• DATASET:
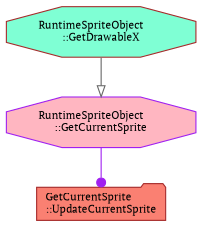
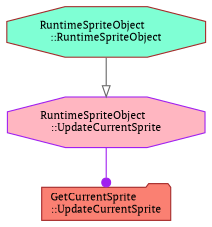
  digraph {
    fontname="PT Serif"
    rankdir=TB
    node [color=brown fontname="PT Serif" fontsize=10 shape=octagon style=filled]
    edge [fontname="PT Serif" fontsize=10 labelfontname=Helvetica labelfontsize=10 style=solid]
-   n1 [fillcolor=aquamarine fontcolor=black height=0.2 label="RuntimeSpriteObject\l::GetDrawableX" width=0.4]
-   n2 [color=purple fillcolor=lightpink height=0.2 label="RuntimeSpriteObject\l::GetCurrentSprite" width=0.4]
+   n1 [fillcolor=aquamarine fontcolor=black height=0.2 label="RuntimeSpriteObject\l::RuntimeSpriteObject" width=0.4]
+   n2 [color=purple fillcolor=lightpink height=0.2 label="RuntimeSpriteObject\l::UpdateCurrentSprite" width=0.4]
    n3 [fillcolor=salmon height=0.2 label="GetCurrentSprite\l::UpdateCurrentSprite" shape=folder width=0.4]
    n1 -> n2 [arrowhead=onormal color=gray40]
    n2 -> n3 [arrowhead=dot color=purple]
  }
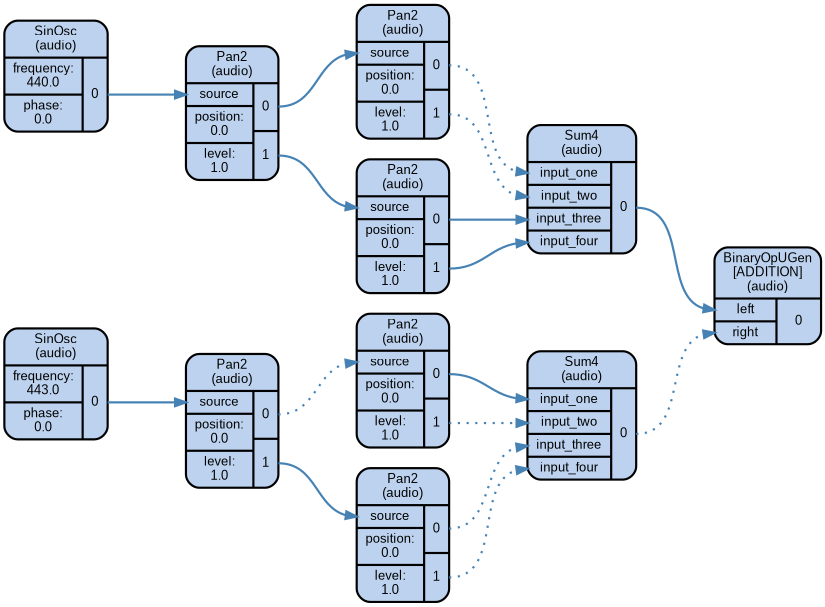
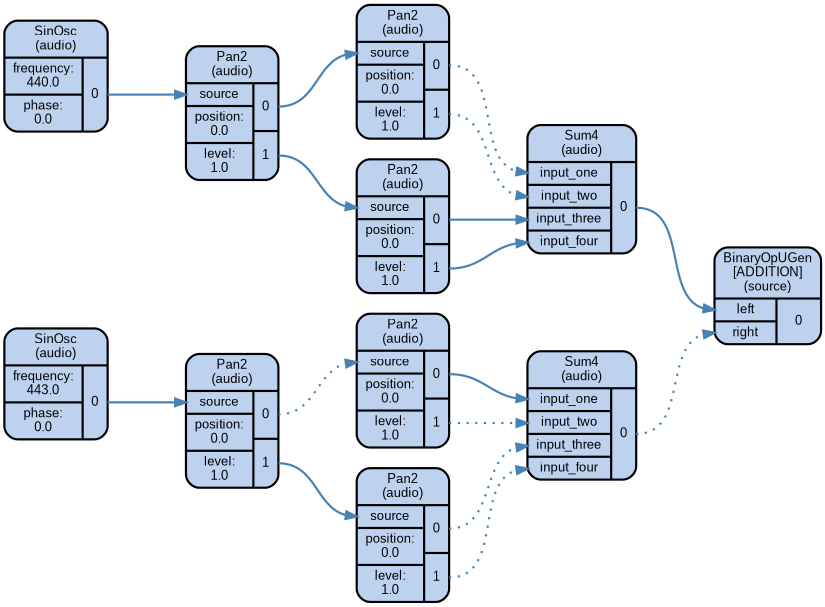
  digraph {
    color=lightslategrey
    fontname=Arial
    penwidth=2
    rankdir=LR
    ranksep=1
    splines=spline
    style="dotted, rounded"
    node [fillcolor=lightsteelblue2 fontname=Arial fontsize=12 penwidth=2 shape=Mrecord style="filled, rounded"]
    edge [color=steelblue headport="f_1_0_0:w" penwidth=2 tailport="f_1_1_0:e" style=dotted]
    n1 [label="<f_0> SinOsc\n(audio) | { { <f_1_0_0> frequency:\n440.0 | <f_1_0_1> phase:\n0.0 } | { <f_1_1_0> 0 } }"]
    n2 [label="<f_0> Pan2\n(audio) | { { <f_1_0_0> source | <f_1_0_1> position:\n0.0 | <f_1_0_2> level:\n1.0 } | { <f_1_1_0> 0 | <f_1_1_1> 1 } }"]
    n3 [label="<f_0> Pan2\n(audio) | { { <f_1_0_0> source | <f_1_0_1> position:\n0.0 | <f_1_0_2> level:\n1.0 } | { <f_1_1_0> 0 | <f_1_1_1> 1 } }"]
    n4 [label="<f_0> Pan2\n(audio) | { { <f_1_0_0> source | <f_1_0_1> position:\n0.0 | <f_1_0_2> level:\n1.0 } | { <f_1_1_0> 0 | <f_1_1_1> 1 } }"]
-   n5 [label="<f_0> BinaryOpUGen\n[ADDITION]\n(audio) | { { <f_1_0_0> left | <f_1_0_1> right } | { <f_1_1_0> 0 } }"]
+   n5 [label="<f_0> BinaryOpUGen\n[ADDITION]\n(source) | { { <f_1_0_0> left | <f_1_0_1> right } | { <f_1_1_0> 0 } }"]
    n6 [label="<f_0> Sum4\n(audio) | { { <f_1_0_0> input_one | <f_1_0_1> input_two | <f_1_0_2> input_three | <f_1_0_3> input_four } | { <f_1_1_0> 0 } }"]
    n7 [label="<f_0> SinOsc\n(audio) | { { <f_1_0_0> frequency:\n443.0 | <f_1_0_1> phase:\n0.0 } | { <f_1_1_0> 0 } }"]
    n8 [label="<f_0> Pan2\n(audio) | { { <f_1_0_0> source | <f_1_0_1> position:\n0.0 | <f_1_0_2> level:\n1.0 } | { <f_1_1_0> 0 | <f_1_1_1> 1 } }"]
    n9 [label="<f_0> Pan2\n(audio) | { { <f_1_0_0> source | <f_1_0_1> position:\n0.0 | <f_1_0_2> level:\n1.0 } | { <f_1_1_0> 0 | <f_1_1_1> 1 } }"]
    n10 [label="<f_0> Pan2\n(audio) | { { <f_1_0_0> source | <f_1_0_1> position:\n0.0 | <f_1_0_2> level:\n1.0 } | { <f_1_1_0> 0 | <f_1_1_1> 1 } }"]
    n11 [label="<f_0> Sum4\n(audio) | { { <f_1_0_0> input_one | <f_1_0_1> input_two | <f_1_0_2> input_three | <f_1_0_3> input_four } | { <f_1_1_0> 0 } }"]
    n1 -> n2 [style=bold]
    n2 -> n3 [style=bold]
    n2 -> n4 [tailport="f_1_1_1:e" style=bold]
    n3 -> n6
    n3 -> n6 [headport="f_1_0_1:w" tailport="f_1_1_1:e"]
    n4 -> n6 [headport="f_1_0_2:w" style=bold]
    n4 -> n6 [headport="f_1_0_3:w" tailport="f_1_1_1:e" style=solid]
    n6 -> n5 [style=solid]
    n7 -> n8 [style=bold]
    n8 -> n9
    n8 -> n10 [tailport="f_1_1_1:e" style=solid]
    n9 -> n11 [style=solid]
    n9 -> n11 [headport="f_1_0_1:w" tailport="f_1_1_1:e"]
    n10 -> n11 [headport="f_1_0_2:w"]
    n10 -> n11 [headport="f_1_0_3:w" tailport="f_1_1_1:e"]
    n11 -> n5 [headport="f_1_0_1:w"]
  }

• THE TASK:
Extract every line in the items above that contains the string "fontcolor".

• WRITTEN ANSWER:
-   n1 [fillcolor=aquamarine fontcolor=black height=0.2 label="RuntimeSpriteObject\l::GetDrawableX" width=0.4]
+   n1 [fillcolor=aquamarine fontcolor=black height=0.2 label="RuntimeSpriteObject\l::RuntimeSpriteObject" width=0.4]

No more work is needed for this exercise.